Fig.6 Application of Cas13b and Cas13d in vivo. (A) The scheme describes
the cross strategy of Cas13-Luciferase knock-down mice and luciferase
expressing transgenic mice. (B) Luciferase RNA expression of mouse
liver. The results are presented as mean ± SD. Data are analyzed by
unpaired Student’s t-test *P < 0.05, **P < 0.01,
***P < 0.001, ****P < 0.0001. (C-D) Luciferase
images of male (B) and female (C) dTg (offspring of Cas13b-Luc gRNA KI
mating with Luciferase mouse) (n=5). (E) The scheme describes the
process of mcherry knock-down in mouse liver. (F-G) The mcherry RNA
expression in mouse liver. The results are presented as mean ± SD. Data
are analyzed by one-way ANOVA. ****P < 0.0001. (H)

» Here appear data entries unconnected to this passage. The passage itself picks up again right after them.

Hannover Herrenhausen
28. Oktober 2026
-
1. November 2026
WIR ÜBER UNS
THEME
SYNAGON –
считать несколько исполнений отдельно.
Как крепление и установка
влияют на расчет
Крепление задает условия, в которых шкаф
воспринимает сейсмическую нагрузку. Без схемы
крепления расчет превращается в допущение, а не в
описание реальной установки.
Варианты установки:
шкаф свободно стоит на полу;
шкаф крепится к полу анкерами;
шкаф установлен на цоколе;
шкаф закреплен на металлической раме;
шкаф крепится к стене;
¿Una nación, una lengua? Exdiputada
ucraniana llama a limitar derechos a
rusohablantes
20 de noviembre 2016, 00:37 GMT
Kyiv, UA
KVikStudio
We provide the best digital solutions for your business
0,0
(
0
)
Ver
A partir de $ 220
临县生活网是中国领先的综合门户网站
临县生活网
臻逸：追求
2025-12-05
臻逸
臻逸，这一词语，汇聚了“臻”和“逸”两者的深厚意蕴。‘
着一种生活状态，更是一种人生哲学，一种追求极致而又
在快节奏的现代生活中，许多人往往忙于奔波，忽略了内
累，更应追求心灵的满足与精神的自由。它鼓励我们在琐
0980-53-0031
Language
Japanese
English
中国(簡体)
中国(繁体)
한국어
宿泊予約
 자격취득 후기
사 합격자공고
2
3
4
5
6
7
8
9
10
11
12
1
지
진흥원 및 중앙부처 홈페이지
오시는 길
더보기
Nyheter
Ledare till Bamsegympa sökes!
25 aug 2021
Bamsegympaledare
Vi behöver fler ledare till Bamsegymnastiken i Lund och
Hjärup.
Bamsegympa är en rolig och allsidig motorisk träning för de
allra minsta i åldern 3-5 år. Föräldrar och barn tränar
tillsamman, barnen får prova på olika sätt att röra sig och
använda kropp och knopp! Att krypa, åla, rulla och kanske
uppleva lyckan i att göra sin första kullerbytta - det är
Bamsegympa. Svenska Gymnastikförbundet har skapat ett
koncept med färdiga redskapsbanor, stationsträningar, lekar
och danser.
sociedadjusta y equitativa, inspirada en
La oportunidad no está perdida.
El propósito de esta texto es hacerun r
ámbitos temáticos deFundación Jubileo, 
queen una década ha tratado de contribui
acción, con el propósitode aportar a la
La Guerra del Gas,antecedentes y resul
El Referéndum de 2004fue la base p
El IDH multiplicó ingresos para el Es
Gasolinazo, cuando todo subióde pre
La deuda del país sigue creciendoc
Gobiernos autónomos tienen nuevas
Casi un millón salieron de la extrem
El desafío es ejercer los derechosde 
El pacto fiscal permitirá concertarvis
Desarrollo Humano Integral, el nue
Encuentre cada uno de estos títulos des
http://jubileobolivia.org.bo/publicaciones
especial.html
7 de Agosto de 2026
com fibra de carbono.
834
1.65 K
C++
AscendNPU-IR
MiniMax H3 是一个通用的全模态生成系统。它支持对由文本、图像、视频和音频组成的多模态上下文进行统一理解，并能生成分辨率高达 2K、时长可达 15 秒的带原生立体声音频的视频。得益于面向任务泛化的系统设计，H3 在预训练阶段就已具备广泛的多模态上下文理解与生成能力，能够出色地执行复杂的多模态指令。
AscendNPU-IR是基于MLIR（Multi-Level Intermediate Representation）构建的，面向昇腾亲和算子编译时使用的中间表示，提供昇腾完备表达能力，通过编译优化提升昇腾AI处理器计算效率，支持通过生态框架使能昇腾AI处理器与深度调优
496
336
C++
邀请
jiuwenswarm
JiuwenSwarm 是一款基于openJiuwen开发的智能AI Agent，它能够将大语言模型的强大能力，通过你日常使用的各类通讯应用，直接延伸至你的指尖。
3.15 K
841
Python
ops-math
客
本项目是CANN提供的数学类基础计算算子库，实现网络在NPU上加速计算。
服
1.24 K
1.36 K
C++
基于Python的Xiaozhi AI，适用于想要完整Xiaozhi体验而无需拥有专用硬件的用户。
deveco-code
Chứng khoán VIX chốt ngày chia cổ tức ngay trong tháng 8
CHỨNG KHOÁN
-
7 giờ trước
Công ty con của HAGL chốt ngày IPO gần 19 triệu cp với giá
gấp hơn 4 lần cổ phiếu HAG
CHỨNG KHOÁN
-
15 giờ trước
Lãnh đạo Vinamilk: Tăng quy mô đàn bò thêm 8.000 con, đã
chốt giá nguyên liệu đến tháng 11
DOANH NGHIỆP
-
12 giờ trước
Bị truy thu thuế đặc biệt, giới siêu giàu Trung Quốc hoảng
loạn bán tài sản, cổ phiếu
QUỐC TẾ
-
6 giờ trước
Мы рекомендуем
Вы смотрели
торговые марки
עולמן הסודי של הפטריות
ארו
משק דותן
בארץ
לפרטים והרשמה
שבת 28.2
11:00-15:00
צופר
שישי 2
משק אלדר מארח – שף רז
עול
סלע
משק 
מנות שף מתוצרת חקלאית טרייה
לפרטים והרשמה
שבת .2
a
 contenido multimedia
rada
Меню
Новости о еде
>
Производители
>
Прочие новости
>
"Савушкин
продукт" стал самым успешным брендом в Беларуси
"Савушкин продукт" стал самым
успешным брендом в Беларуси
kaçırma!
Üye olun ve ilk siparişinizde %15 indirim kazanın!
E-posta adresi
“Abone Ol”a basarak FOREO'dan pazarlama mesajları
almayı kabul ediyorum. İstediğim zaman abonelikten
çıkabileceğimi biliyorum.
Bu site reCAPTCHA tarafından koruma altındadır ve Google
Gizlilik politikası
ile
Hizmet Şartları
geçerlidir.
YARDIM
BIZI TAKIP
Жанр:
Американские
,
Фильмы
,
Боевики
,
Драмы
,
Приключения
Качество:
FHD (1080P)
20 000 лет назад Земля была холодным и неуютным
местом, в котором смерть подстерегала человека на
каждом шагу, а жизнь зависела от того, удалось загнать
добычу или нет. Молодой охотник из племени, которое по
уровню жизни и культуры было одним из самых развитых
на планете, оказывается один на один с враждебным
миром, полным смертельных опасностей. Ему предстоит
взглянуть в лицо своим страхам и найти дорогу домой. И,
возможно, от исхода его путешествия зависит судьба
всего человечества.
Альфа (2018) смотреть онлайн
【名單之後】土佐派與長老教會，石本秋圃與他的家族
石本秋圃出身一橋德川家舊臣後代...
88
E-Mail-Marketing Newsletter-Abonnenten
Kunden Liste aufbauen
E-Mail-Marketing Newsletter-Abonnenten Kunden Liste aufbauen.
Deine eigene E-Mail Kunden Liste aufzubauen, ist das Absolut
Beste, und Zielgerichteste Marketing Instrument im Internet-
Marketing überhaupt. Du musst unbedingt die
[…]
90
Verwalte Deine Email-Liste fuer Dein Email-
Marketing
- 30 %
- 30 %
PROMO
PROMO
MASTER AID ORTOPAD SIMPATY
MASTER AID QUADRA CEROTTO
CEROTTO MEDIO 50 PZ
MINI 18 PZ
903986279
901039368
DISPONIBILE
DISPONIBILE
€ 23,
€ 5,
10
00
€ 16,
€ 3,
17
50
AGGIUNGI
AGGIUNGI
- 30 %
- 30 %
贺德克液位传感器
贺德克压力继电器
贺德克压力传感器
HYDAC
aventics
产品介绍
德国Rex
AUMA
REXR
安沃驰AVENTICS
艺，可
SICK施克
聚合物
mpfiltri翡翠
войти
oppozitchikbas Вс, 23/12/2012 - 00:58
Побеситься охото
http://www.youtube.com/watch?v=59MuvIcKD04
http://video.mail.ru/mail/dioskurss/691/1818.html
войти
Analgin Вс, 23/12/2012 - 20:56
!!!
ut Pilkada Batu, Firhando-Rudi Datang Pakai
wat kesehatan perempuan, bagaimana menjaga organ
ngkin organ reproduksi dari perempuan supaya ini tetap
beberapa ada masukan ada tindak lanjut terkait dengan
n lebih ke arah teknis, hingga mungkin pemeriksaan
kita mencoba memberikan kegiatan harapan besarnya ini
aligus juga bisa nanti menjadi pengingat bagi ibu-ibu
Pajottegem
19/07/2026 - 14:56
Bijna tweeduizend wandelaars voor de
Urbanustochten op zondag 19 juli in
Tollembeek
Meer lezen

Representative flow cytometry profiles and quantification of the
frequencies of mcherry positive cell population. (I) The results of
immunohistochemistry represent the expression of mcherry protein in
mouse liver (n=5). (J) The scheme describes the process of generation of
acute hepatic failure model and the gene knock-down strategy of
CRISPR/Cas13. (K) Hematoxylin-eosin staining results of mouse liver at
24 hours after injecting D-GalN/LPS (n=5), living or dead indicated the
animal state at the sampling time point. (L-M) NF-kB andTNFa RNA expression in mouse liver. The results are presented as
mean ± SD. Data are analyzed by one-way ANOVA. ****P < 0.0001.